- Problem to solve:
Copy each line of the listing below where the word "LGBTQ" turns up.

━━━━━━━━━━━━━━━━━━━━

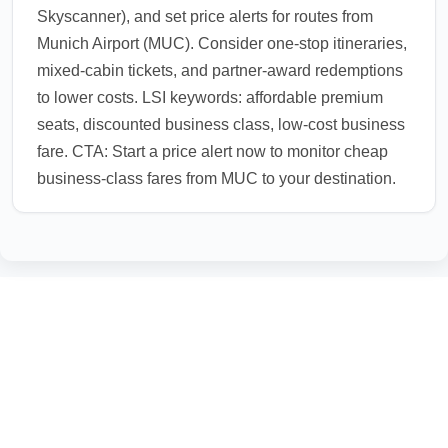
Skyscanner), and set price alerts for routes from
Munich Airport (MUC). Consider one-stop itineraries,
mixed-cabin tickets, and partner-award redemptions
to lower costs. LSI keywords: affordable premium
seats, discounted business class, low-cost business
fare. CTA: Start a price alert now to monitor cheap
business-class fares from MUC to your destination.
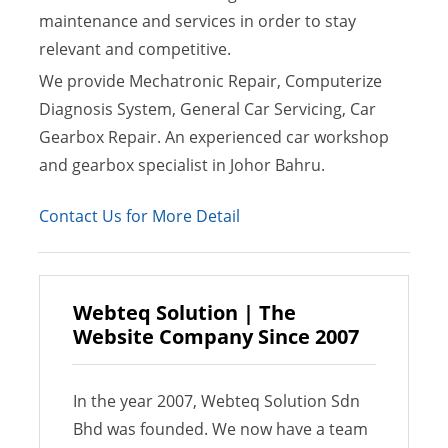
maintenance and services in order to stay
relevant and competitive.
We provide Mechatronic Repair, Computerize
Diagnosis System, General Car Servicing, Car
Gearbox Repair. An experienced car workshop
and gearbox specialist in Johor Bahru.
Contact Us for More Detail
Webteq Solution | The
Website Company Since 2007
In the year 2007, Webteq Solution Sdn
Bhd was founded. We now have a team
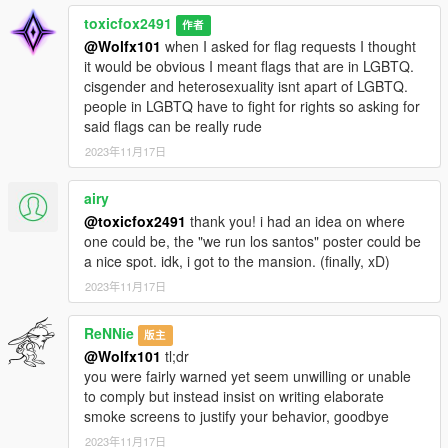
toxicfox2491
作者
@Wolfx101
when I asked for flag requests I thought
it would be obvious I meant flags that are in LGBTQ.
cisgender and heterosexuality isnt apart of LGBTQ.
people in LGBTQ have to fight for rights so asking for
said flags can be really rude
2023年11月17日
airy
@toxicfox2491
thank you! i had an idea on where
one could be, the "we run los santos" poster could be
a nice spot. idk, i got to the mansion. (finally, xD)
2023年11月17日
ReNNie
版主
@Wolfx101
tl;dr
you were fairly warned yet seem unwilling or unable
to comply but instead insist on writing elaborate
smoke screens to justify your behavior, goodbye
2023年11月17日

━━━━━━━━━━━━━━━━━━━━

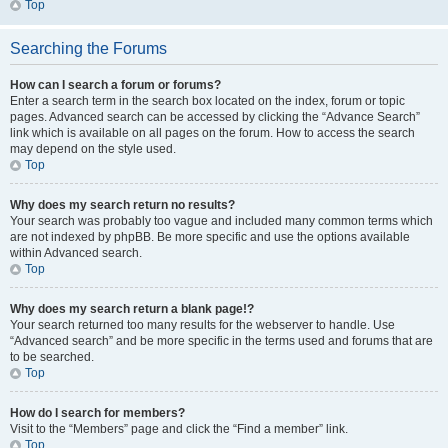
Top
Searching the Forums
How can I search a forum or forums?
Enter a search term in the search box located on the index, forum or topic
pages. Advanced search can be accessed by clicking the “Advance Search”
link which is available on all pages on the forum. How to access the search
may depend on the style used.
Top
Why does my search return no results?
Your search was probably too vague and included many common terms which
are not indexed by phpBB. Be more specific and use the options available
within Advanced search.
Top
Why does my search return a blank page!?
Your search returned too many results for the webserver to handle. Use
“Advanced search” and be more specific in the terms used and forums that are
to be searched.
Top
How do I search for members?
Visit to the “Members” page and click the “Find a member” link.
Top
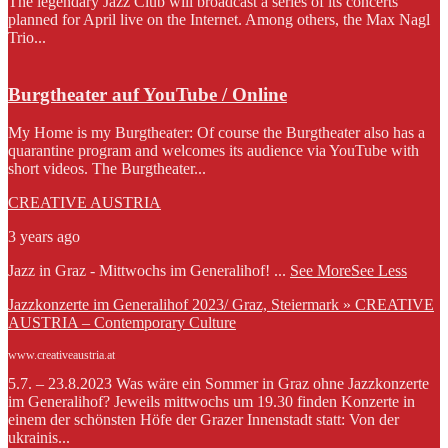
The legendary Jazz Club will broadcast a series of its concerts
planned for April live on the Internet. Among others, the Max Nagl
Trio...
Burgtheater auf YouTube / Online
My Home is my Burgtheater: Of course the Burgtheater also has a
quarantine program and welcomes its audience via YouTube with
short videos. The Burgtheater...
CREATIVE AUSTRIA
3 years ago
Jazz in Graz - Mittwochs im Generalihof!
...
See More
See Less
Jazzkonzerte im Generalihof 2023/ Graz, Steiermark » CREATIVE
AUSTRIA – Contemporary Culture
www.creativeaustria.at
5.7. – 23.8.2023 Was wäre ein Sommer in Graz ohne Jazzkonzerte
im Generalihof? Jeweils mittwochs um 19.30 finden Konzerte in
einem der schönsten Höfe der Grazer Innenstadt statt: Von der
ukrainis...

━━━━━━━━━━━━━━━━━━━━

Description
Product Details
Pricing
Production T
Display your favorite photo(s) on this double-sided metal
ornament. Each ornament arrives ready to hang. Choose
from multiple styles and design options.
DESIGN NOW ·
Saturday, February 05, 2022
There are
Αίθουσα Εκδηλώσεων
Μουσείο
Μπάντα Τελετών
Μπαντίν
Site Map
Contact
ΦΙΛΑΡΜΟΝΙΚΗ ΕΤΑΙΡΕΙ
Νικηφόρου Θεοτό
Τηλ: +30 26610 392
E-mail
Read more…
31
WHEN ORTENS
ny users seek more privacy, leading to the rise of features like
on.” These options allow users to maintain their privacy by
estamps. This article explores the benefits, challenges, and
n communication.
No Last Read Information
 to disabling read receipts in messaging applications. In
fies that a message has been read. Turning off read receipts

━━━━━━━━━━━━━━━━━━━━

- Response to the exercise:
it would be obvious I meant flags that are in LGBTQ.
cisgender and heterosexuality isnt apart of LGBTQ.
people in LGBTQ have to fight for rights so asking for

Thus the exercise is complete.